1 一般就労の経験があるHさんは、問題なく一般就労が可能であると判断し、一般企業からの求人情報を提供する。
2 Hさんの希望は就職であることから、適応訓練についてはあっせんしない。
3 Hさんの確実な就職のため、一般企業ではなく特例子会社の求人を紹介する。
4 本人の了解を得て、障害者就業・生活支援センターを紹介するなど関係機関と連携する。
5 一般就労には週の所定労働時間が20時間以上であることが求められる旨を説明する。
★★★
1は×である。
Hには、まだ、うつの症状が残っていることから、問題なく一般就労が可能であると判断するのは適切ではない。
2は×である。
Hは就業面、生活面での不安を感じていることから、適応訓練についても視野に入れるべきである。
3は×である。
肢1と同様に、Hの状態を十分に把握することなく、一般企業ではなく特例子会社の求人を紹介することは適切ではない。
4は○である。
Hは、就業面、生活面での不安を感じながらも、金錢面の問題から働かなければならないとの気持ちから、公共職業安定所(ハローワーク)を訪問している。
うつの症状が残っているHがひとりでこれらの問題を解決するのは難しいと考えられるので、本人の了解を得たうえで、障害者就業・生活支援センターを紹介するなど関係機関との連携をすることは適切である。
5は×である。
週所定労働時間が20時間以上というのは、障害者を雇用した企業が実雇用率に算定する場合である。
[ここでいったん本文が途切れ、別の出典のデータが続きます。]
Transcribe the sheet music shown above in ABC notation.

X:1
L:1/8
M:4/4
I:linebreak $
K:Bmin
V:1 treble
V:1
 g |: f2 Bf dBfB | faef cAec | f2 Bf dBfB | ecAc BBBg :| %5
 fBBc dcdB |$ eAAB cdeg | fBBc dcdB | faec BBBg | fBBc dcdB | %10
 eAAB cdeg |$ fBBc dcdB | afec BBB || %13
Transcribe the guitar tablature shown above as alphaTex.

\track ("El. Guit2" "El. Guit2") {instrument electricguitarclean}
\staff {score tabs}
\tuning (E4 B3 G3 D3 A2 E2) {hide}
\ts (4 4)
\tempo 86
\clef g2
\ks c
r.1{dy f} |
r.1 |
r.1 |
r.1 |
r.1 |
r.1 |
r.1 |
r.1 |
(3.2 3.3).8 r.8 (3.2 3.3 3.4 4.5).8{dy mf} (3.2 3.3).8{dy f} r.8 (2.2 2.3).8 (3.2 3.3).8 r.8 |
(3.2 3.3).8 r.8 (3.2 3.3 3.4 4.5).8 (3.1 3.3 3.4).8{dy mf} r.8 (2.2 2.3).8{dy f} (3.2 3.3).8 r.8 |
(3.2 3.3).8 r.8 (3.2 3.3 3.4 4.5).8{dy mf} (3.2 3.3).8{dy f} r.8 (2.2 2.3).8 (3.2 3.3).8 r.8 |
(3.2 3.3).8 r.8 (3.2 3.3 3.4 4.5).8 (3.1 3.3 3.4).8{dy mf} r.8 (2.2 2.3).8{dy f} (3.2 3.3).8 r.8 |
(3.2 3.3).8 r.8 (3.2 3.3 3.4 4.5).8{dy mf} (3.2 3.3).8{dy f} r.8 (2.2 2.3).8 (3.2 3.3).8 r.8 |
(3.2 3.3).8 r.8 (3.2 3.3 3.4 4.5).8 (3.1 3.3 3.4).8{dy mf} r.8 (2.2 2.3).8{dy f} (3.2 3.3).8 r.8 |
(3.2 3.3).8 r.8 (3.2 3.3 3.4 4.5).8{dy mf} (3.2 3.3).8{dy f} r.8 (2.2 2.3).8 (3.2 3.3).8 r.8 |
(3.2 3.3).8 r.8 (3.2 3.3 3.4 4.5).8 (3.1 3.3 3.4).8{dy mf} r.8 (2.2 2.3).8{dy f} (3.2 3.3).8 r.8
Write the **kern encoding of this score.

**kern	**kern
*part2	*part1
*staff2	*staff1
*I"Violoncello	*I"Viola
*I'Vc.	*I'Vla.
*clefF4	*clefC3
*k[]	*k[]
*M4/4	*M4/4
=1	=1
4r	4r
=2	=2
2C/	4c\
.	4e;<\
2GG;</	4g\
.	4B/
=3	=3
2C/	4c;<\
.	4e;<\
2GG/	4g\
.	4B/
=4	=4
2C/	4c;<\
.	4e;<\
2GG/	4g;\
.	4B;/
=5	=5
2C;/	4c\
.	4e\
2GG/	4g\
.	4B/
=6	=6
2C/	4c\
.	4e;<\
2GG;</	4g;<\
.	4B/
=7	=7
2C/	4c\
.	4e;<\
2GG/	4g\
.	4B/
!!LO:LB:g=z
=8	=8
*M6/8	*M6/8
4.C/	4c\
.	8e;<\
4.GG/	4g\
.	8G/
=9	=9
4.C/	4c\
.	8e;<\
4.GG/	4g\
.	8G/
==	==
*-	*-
Hが障害者雇用を希望しているのかは問題文からは明らかではない。
また、Hがどのような働き方を希望しているのかも不明である。よって、このような説明をするのは適切ではない。
正解5
ソーシャルワンカーからのワン🐾ポイントアドバイス
極端な対応である1,2,3は不適切と判断しやすい。残る4と5を比較した場合、公共職業安定所(ハローワーク)の職員の対応が問われている本問では、関係機関との連携を模索する4を選ぶべきであろう。